会長はお決まりの記憶喪失になっていた。それも、この一年間の記憶が無いそうで。

俺、高校からの編入だから、会長は俺のことを覚えていないということになる。

副会長や書記のことは小等部から一緒だったので、問題なく覚えているらしい。


「オレ!蘭っていうんだ!孝也は俺のことも忘れちゃったのか!?オレたち恋人同士だったのに!!」

会長を突き落とした張本人、マリモ星人は謝罪するために会長の病室に連れて来させられたのだったが、会長の記憶がないことを良いことに、超適当なことを言っている。

「お前が?……恋人?」

「そうだ!!」

物凄く怪しいものを見るかのような眼で会長はマリモ星人を見ていた。
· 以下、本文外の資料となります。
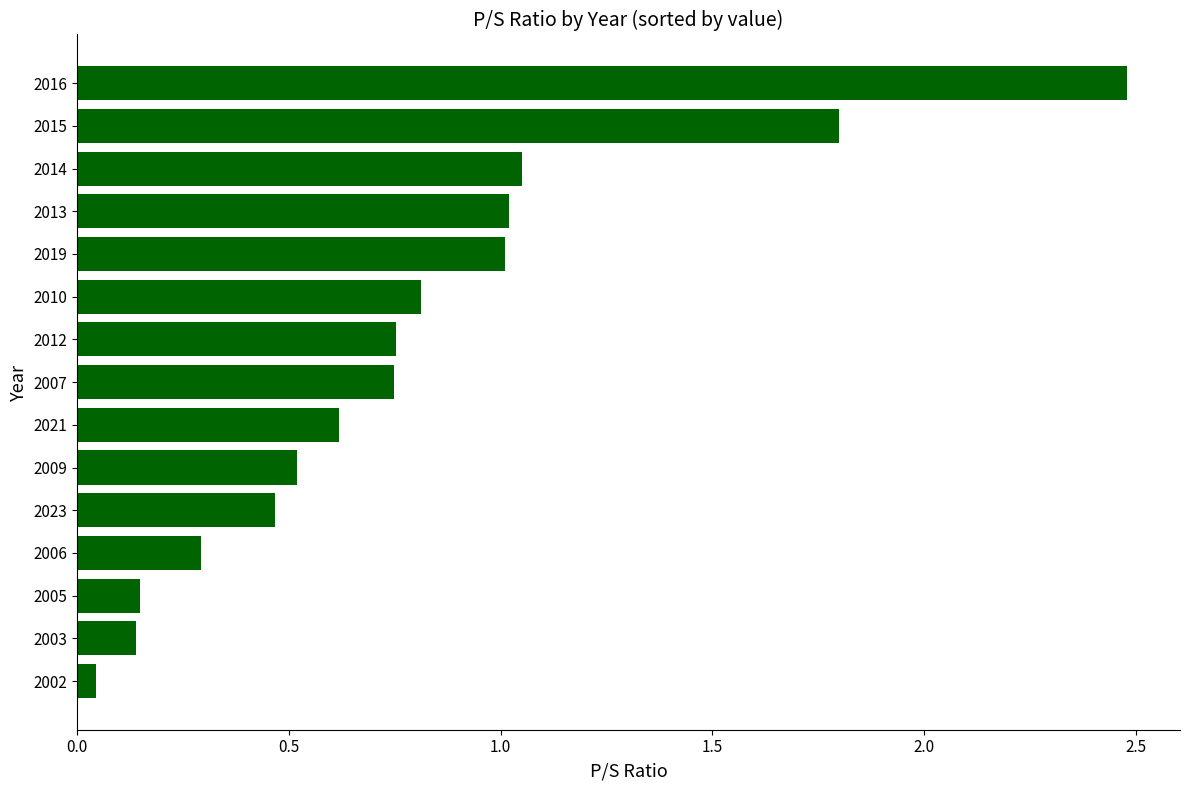

True or false: the data shows 0.3 at 2006.

True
まあ、疑問に思うのは当然だろう。だって外見マリモだし、どう見ても会長の好みのタイプじゃないし。

「本当なのか?」

何故だか俺のほうを見る会長。

「本当だよ〜会長の恋人はそこにいる彼に間違いないよ」

はあ?という眼で見る副会長と書記。マリモ星人はそこにいるのに、まるでオレのほうが異星人かというような眼で見てくるのだ。

「じゃあ、恋人同士の邪魔をしているのも悪いから〜会長無理に記憶戻そうとかしないようにね。こういうのってストレス厳禁だっていうから、恋人に癒してもらってね。生徒会のことは任せておいてよね!」

笑って手をヒラヒラさせて病室を出る。